Canola Variety Guide aids selection decisions

DPIRD officers Stephanie Boyce (left), Jackie Bucat, Mark Seymour and Martin Harries have contributed to the 2018 Canola Variety Guide for Western Australia, which is now available on the department’s website. Image supplied by WA DPIRD

Canola growers planning 2018’s crop now have access to the latest trial data and information to assist variety selection.

The 2018 Canola Variety Guide for Western Australia was prepared by the WA Department of Primary Industries and Regional Development and is based on variety performance in the Grains Research and Development Corporation’s (GRDC) National Variety Trials (NVT).

Department development officer Jackie Bucat said the updated guide included details about seven new varieties.

“The guide features details about the new Triazine Tolerant (TT) varieties, Hyola® 350TT, SF Ignite TT and DG 670TT,” Ms Bucat said.

“It also provides an overview of the new Roundup Ready® (RR) varieties, Invigor, R 3520, Pioneer 44Y27, DG 408RR and Hyola® 506RR.
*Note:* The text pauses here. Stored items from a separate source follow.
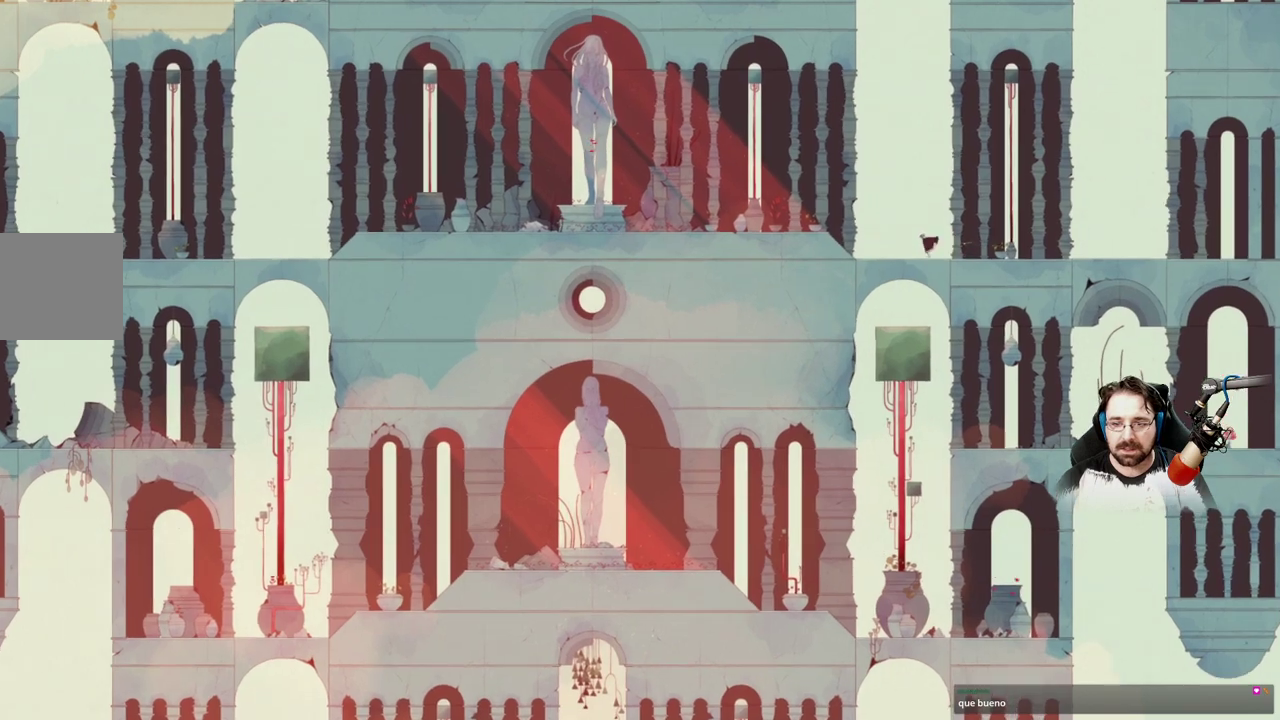
{"buttons": [], "left_stick": "left", "right_stick": "center", "events": []}
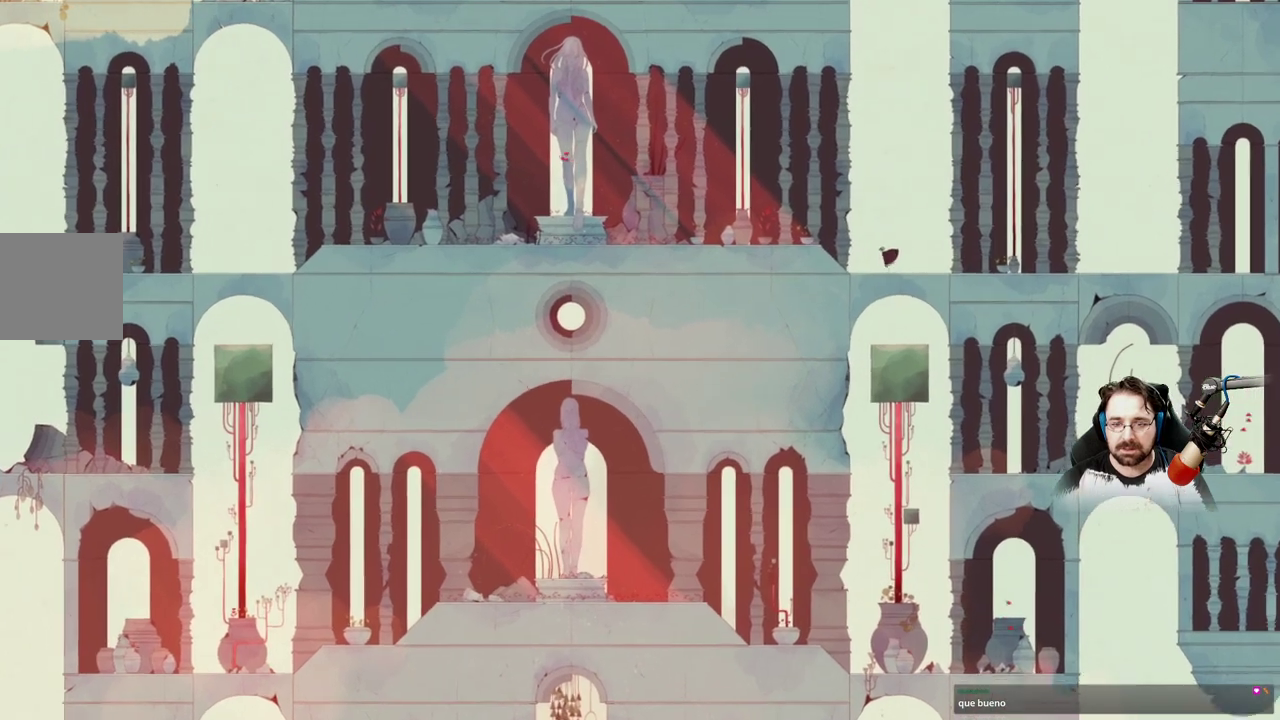
{"buttons": [], "left_stick": "left", "right_stick": "center", "events": []}
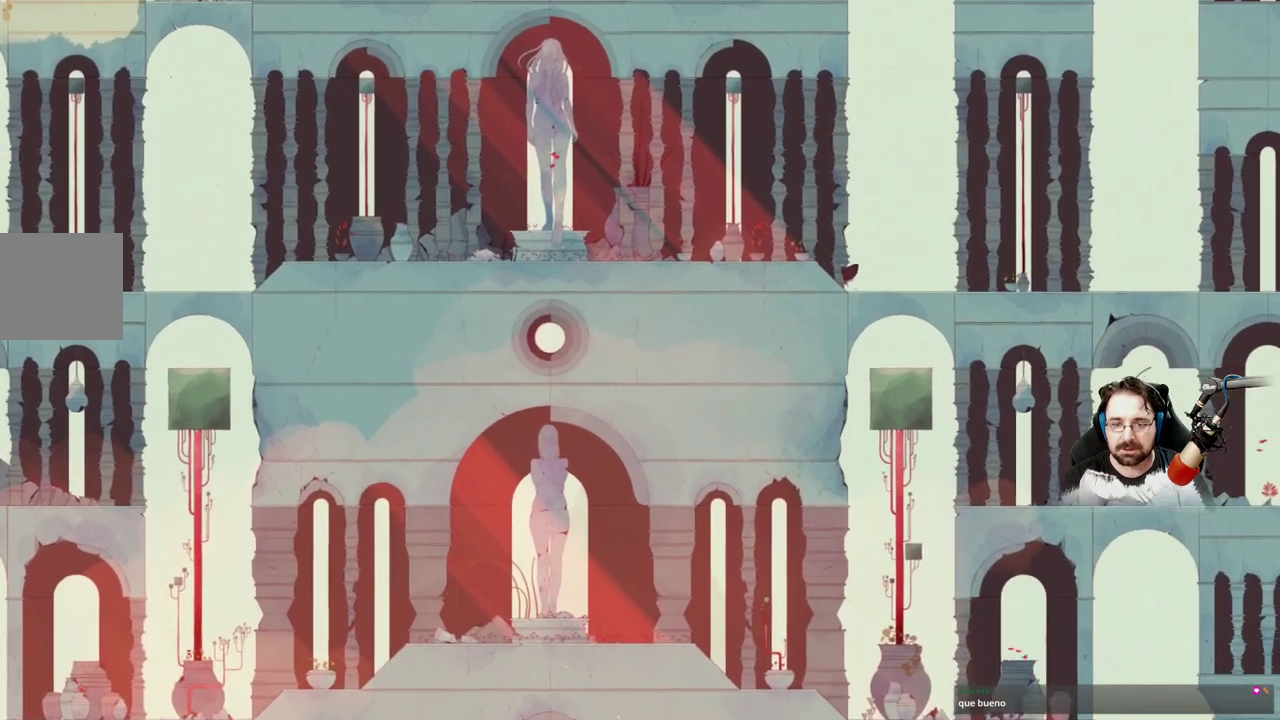
{"buttons": [], "left_stick": "left", "right_stick": "center", "events": []}
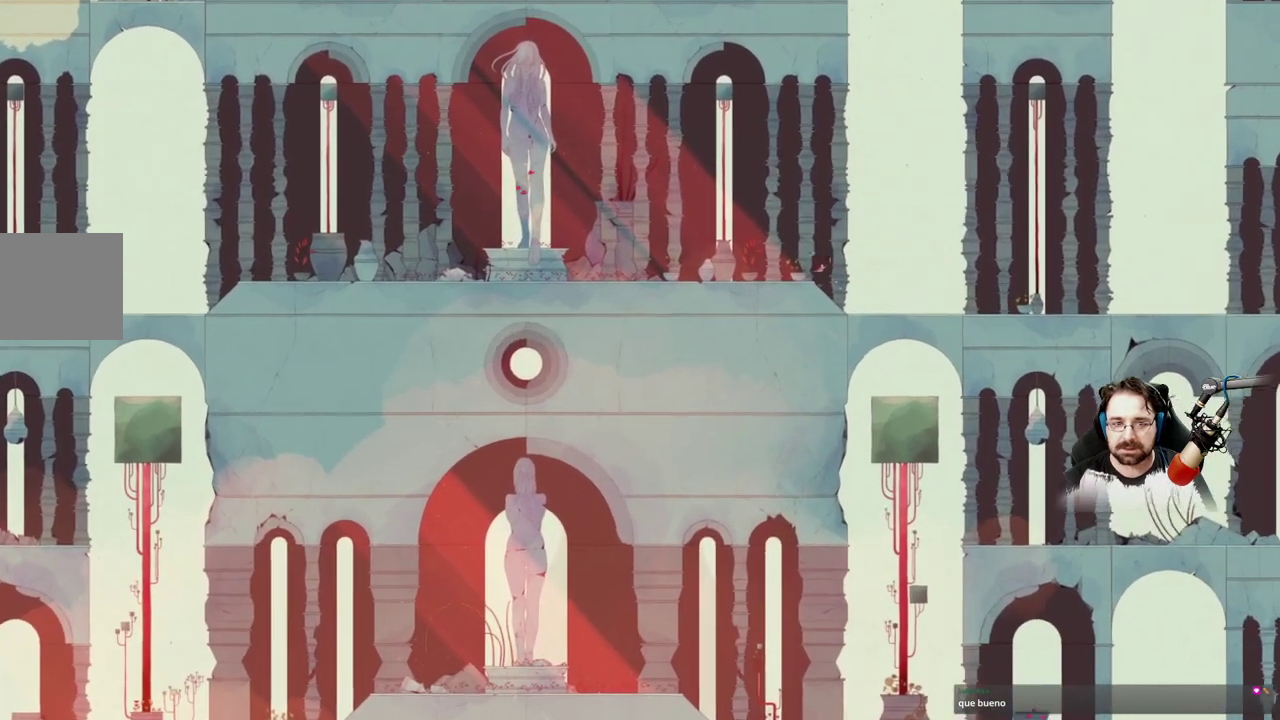
{"buttons": [], "left_stick": "left", "right_stick": "center", "events": []}
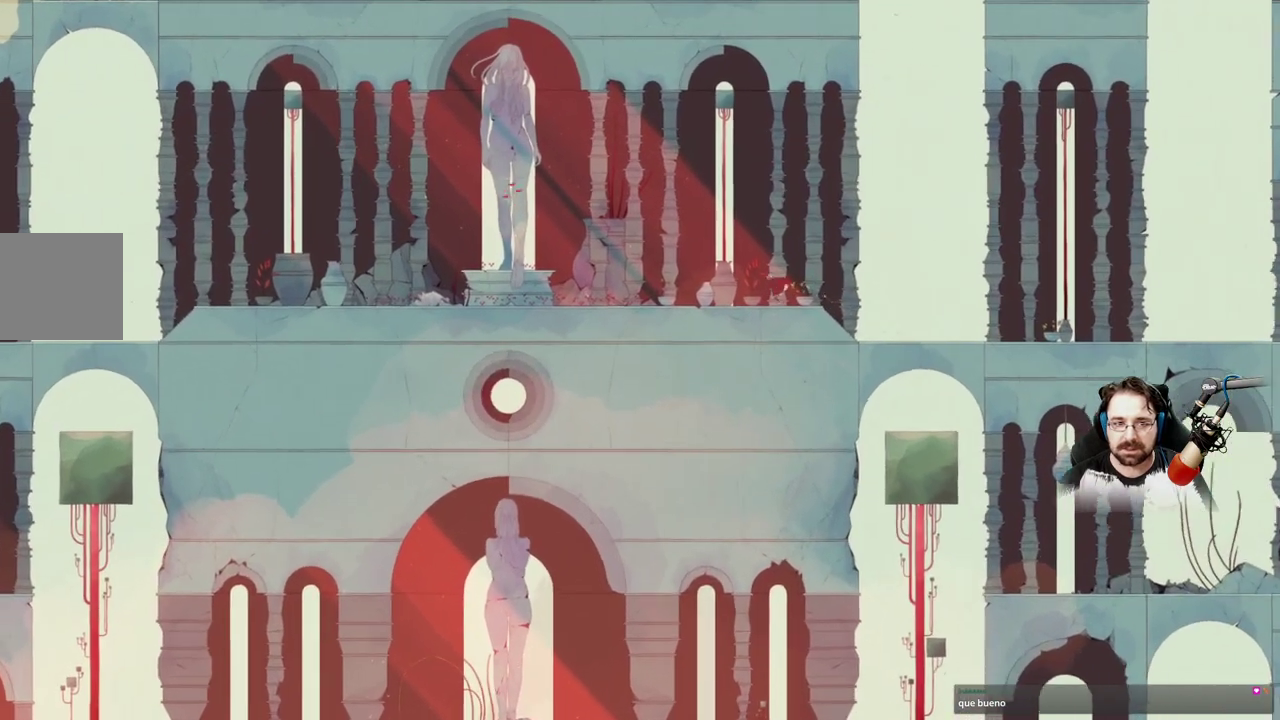
{"buttons": [], "left_stick": "left", "right_stick": "center", "events": []}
The report consolidates results from 207 Western Australian NVT results acquired over the past five years, as well as data from 751 NVTs from around Australia over the same period.

“The NVTs are divided into early season trials for shorter season environments, which may suit early maturing varieties in northern and eastern areas and mid season trials sown in longer environments that suit mid maturing varieties,” Ms Bucat said.

“This makes it possible for canola growers to compare the performance of varieties suited to their location.”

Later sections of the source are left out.